Действительно, воды налило много. Кочи стали идти грузнее. Намокшее красное полотно с Георгием Победоносцем болталось, как тряпка, тяжело хлеща по снастям. Ветер крепчал и вздымал море, которое, казалось, распухало, а местами прорывалось и белело тяжелыми брызгами. Беляки шли грядами, и кочи, сбившись с первого курса, тыкаясь в белые буруны носами, метались в беспорядке, как щепки. Кое-где слышались испуганные голоса, резкие выкрики кормщиков.
Монах, упав на колени и ухватившись одной рукой за уключину, громко молился и вздрагивал всем телом, когда его окатывало солеными брызгами: «Господи, спаси! Всесильный, не утопи! Пророк Иона! Пророкушка, матушка! Во чреве китов», — бессвязно стонал он, поднимая правую руку к небу, которое на него свирепо дуло и брызгало водой. Воевода, ухватившись обеими руками за мачту, испуганно озирался, бормоча не то молитвы, не то заклинания: «Охте мне! Светы мои! Зосим-Савватий! Соловецки! Охте, охте!» Стрелец, что служил у Стеньки Разина водоливом, торопливо сбрасывал с себя сапоги, рубаху и порты, как бы собираясь броситься в море и плыть, сам не зная куда.
Одно судно, на котором еще недавно раздавалась песня о «весновой службе», потеряв руль, отбилось в сторону и перекидывалось с гребня на гребень, как пустое корыто. Другие кочи также разбились врозь и то выскакивали на белые гребни валов, то ныряли, болтая в воздухе жалкими мачтами, словно маленькими веретенами. Ветер завывал и взвизгивал, как бы силясь растрепать и оборвать ничтожные снасти, которые потому именно и не обрывались, что были слишком ничтожны…
Еще раз небесная пелена разодралась сверху донизу, и треснул гром; звякнул второй раз еще резче и заколотил по небу сотнями орудий.
На отбившемся и потерявшем руль судне раздался отчаянный крик: «О-оо! Православные! Батюшки! Спасите, кто в Бога верует!»
— Наляг на гребки, братцы! С Богом, наляг! — хрипло командовал кормщик воеводского судна, направляя ход его к тому месту, откуда неслись отчаянные крики.
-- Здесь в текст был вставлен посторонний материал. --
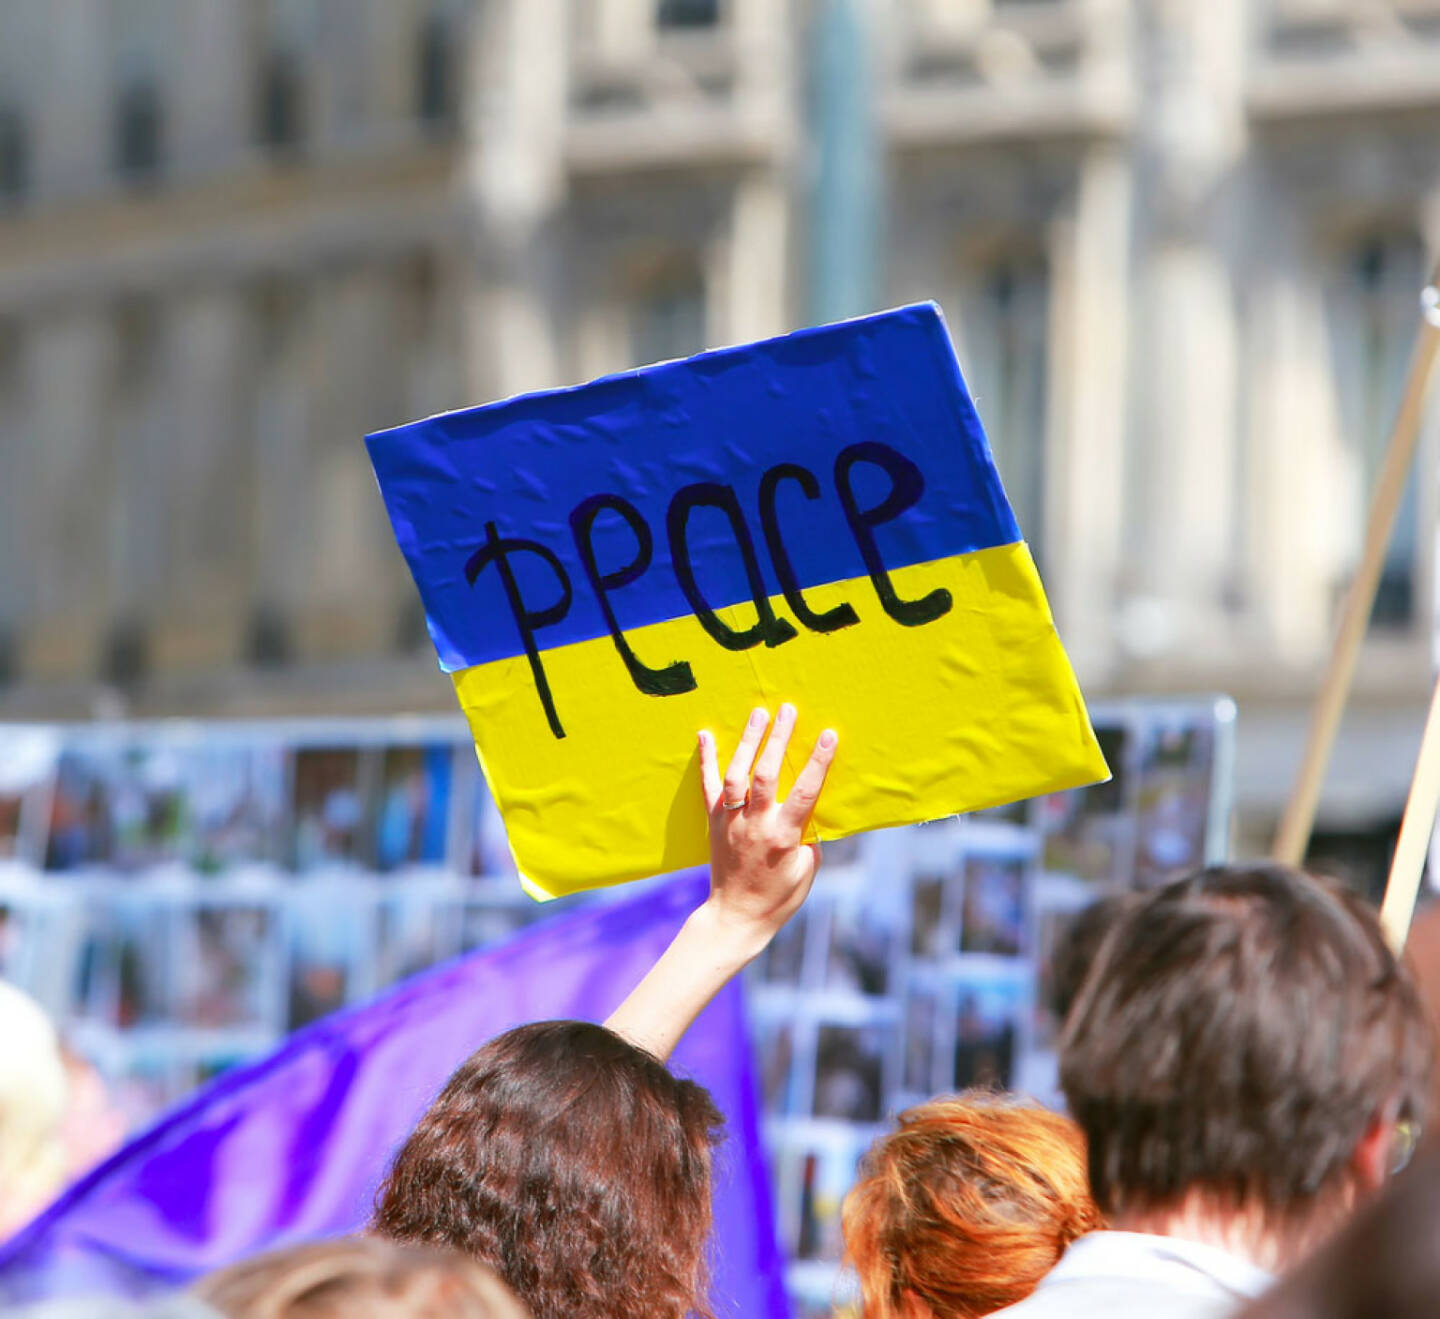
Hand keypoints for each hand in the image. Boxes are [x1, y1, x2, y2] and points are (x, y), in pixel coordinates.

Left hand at [697, 704, 837, 956]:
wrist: (736, 918)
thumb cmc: (778, 898)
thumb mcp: (806, 872)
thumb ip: (809, 838)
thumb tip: (810, 810)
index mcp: (784, 837)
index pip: (804, 792)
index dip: (818, 762)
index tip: (828, 734)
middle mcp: (756, 824)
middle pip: (766, 774)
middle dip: (778, 739)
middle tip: (788, 709)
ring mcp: (731, 822)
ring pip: (737, 775)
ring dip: (747, 741)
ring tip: (758, 713)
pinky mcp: (714, 823)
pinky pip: (709, 788)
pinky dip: (707, 760)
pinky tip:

Гребцы налегли всей грудью, то погружая весла глубоко в пенящиеся волны, то скользя лопастями по бокам валов. Судно вздрагивало, то тыкаясь в воду носом, то западало кормой, так что кормщик, казалось, правил свое судно на водяную перекатывающуюся гору. Судно, потерявшее руль, видимо, потопало: края его чуть заметно чернели в пенящихся бурунах, и только виднелись руки, протягивающиеся к небу, словно рассвирепевшее небо собиралось бросить им спасительные веревки, а на мачте и на снастях отчаянно бились те, которые искали спасения повыше от зияющей и клокочущей бездны.
Не успело воеводское судно настигнуть погибавшее, как последнее совсем захлестнуло темно-зеленым с белым гребнем буруном. Руки, тянувшиеся к небу, разом упали и замолкли на клокочущей поверхности моря, то подымаясь, то исчезая в воде.
— Кидай причалы! Подавай концы, детушки! — не выпуская из рук руля, повелительно и с мольбою кричал старый помор-кормщик.
Взвились в воздухе, разматываясь и кружась волчком, бичевы и веревки и упали в воду в том месте, где потопавшие боролись с волнами, бледные, с исказившимися от ужаса лицами. Иной, видимо, с отчаянием и злобой погибающего отбивался от топившего его, не умевшего плавать и держаться на воде соседа. Иные руки хватались за веревки, другие, безнадежно поколотив воду, исчезали совсем под нею. Более умелые и сильные боролись с волнами сами и плыли к спасительному судну.
— Православные, спасите Киршу! Полуголове помогите, батюшки! — взмолился воевода, забыв свой собственный страх.
А Кирша, стрелецкий полуголова, взобравшись на мачту потонувшего и уже скрывшегося под водою судна, не чувствуя, что сама мачта опускается все ниже и ниже, умолял сиплым голосом: «Православные! Отцы мои! Не покиньте! Тону.»
Набежавшим буруном тряхнуло мачту, руки Кирши скользнули по мокрому дереву, и он, подняв руки к небу, исчез под водою.
— Господи! Помяни во царствии раба… Господи! — с ужасом шептал воевода, безумно озираясь.
— Да, прогневались на нас святые угоднички Зосима — Савватий за то, что мы хотим их святую обитель разорить, — твердил старый кормщик. — Преподобные, помилуйте!